Action item: Please pull out every line in the entries below that contains the word "zero", matching its case exactly.

Given data:
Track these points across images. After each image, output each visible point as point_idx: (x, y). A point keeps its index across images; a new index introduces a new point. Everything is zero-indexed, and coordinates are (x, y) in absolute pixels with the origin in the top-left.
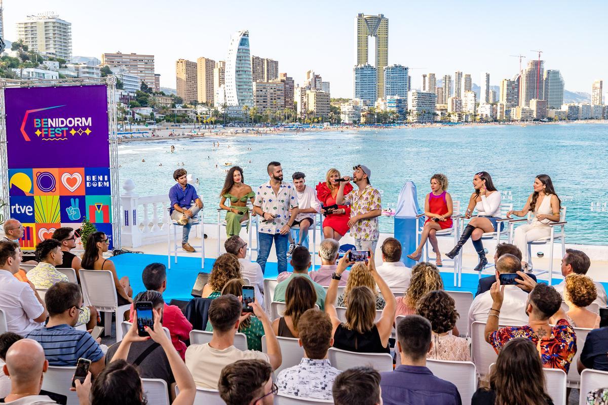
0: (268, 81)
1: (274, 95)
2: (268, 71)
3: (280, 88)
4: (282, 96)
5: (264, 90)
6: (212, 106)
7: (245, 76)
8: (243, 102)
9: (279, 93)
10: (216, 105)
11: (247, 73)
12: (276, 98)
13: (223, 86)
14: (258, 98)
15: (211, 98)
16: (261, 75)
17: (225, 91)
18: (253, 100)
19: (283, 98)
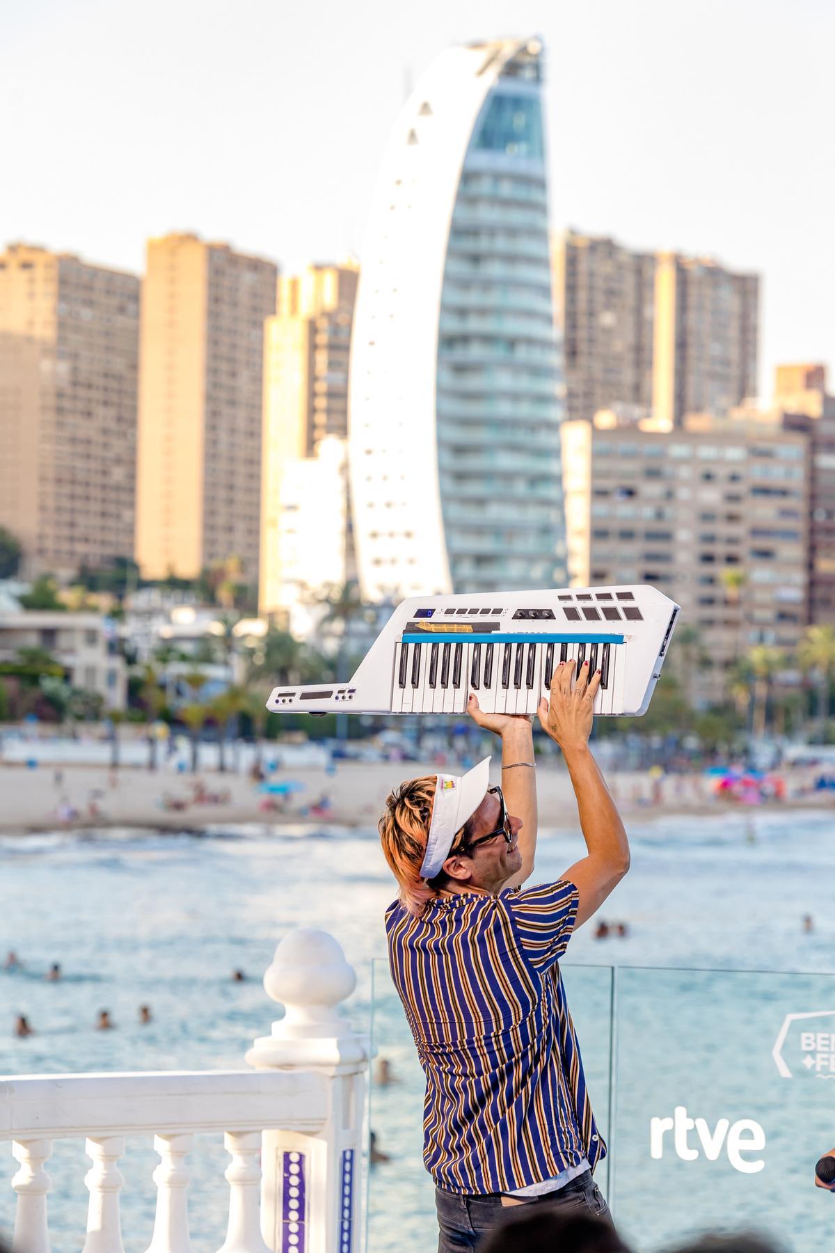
0: (679, 420)
1: (723, 529)
2: (681, 344)
3: (776, 475)
4: (788, 535)
5: (651, 490)
6: (247, 601)
7: (504, 380)
8: (489, 572)
9: (764, 512)
10: (272, 596)
11: (522, 353)
12: (742, 550)
13: (329, 444)
14: (605, 547)
15: (240, 537)
16: (628, 376)
17: (348, 488)
18: (561, 562)
19: (793, 551)
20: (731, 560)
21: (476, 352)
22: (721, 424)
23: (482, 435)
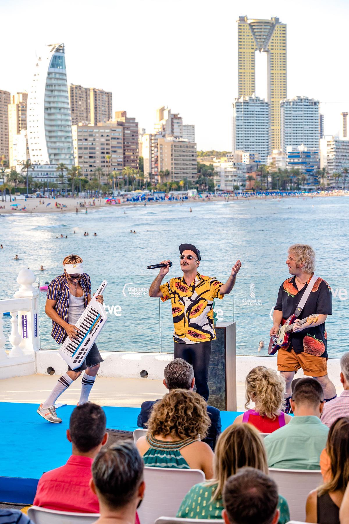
0: (96, 124)
1: (106, 147)
2: (96, 108)
3: (116, 135)
4: (119, 147)
5: (90, 139)
6: (7, 165)
7: (59, 117)
8: (57, 157)
9: (114, 143)
10: (12, 163)
11: (62, 111)
12: (110, 151)
13: (23, 131)
14: (81, 151)
15: (4, 151)
16: (85, 115)
17: (27, 140)
18: (72, 155)
19: (120, 151)
20: (108, 153)
21: (53, 111)
22: (105, 124)
23: (55, 128)
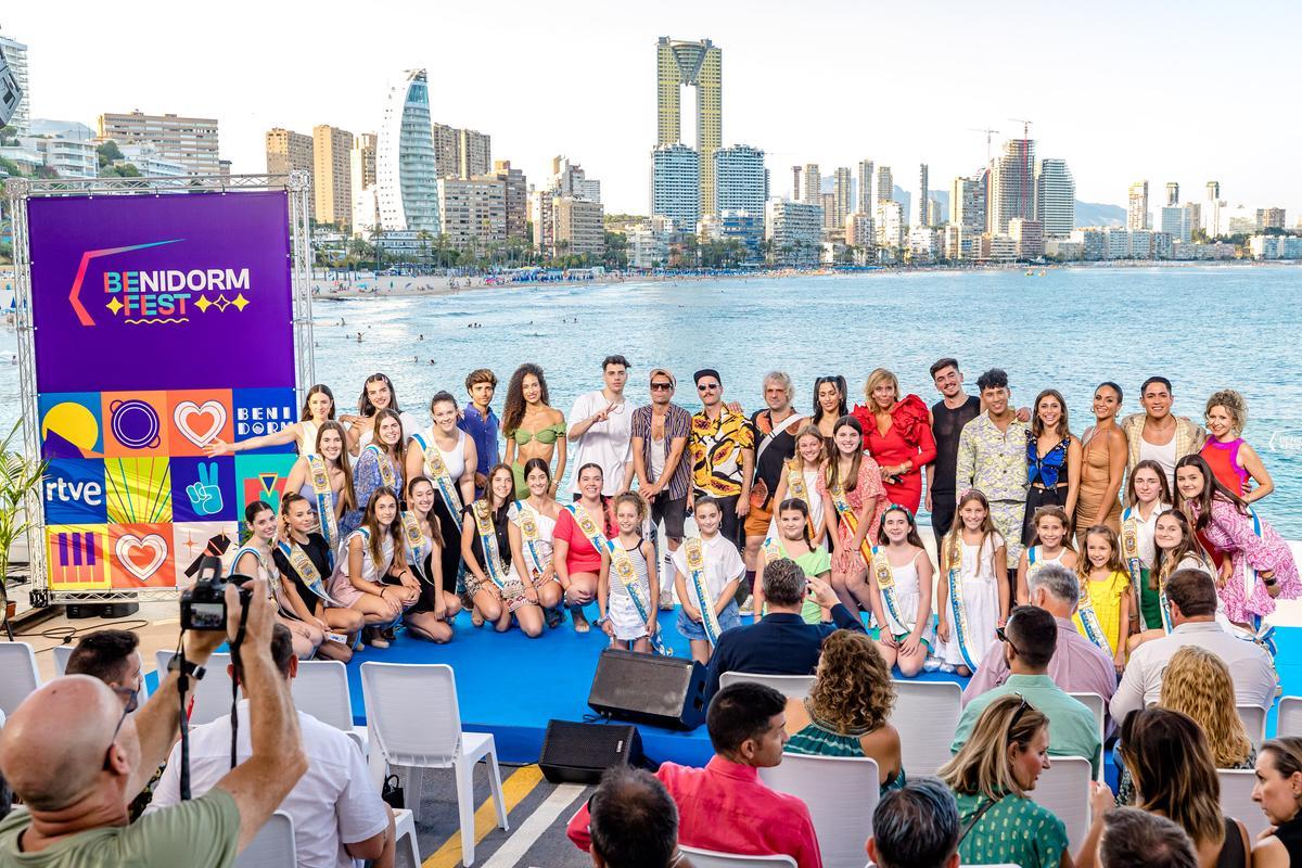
0: (468, 178)
1: (483, 208)
2: (468, 156)
3: (497, 193)
4: (500, 209)
5: (463, 197)
6: (348, 230)
7: (420, 167)
8: (418, 221)
9: (494, 203)
10: (356, 229)
11: (424, 159)
12: (489, 214)
13: (371, 187)
14: (450, 214)
15: (345, 212)
16: (454, 165)
17: (376, 197)
18: (438, 218)
19: (503, 214)
20: (485, 216)
21: (411, 159)
22: (481, 178)
23: (414, 183)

The answer:
Track these points across images. After each image, output each visible point as point_idx: (x, y). A point keeps its index across images; a new index introduces a new point. Everything is zero-indexed, and coordinates are (x, y) in absolute pixels with the origin in the top-left.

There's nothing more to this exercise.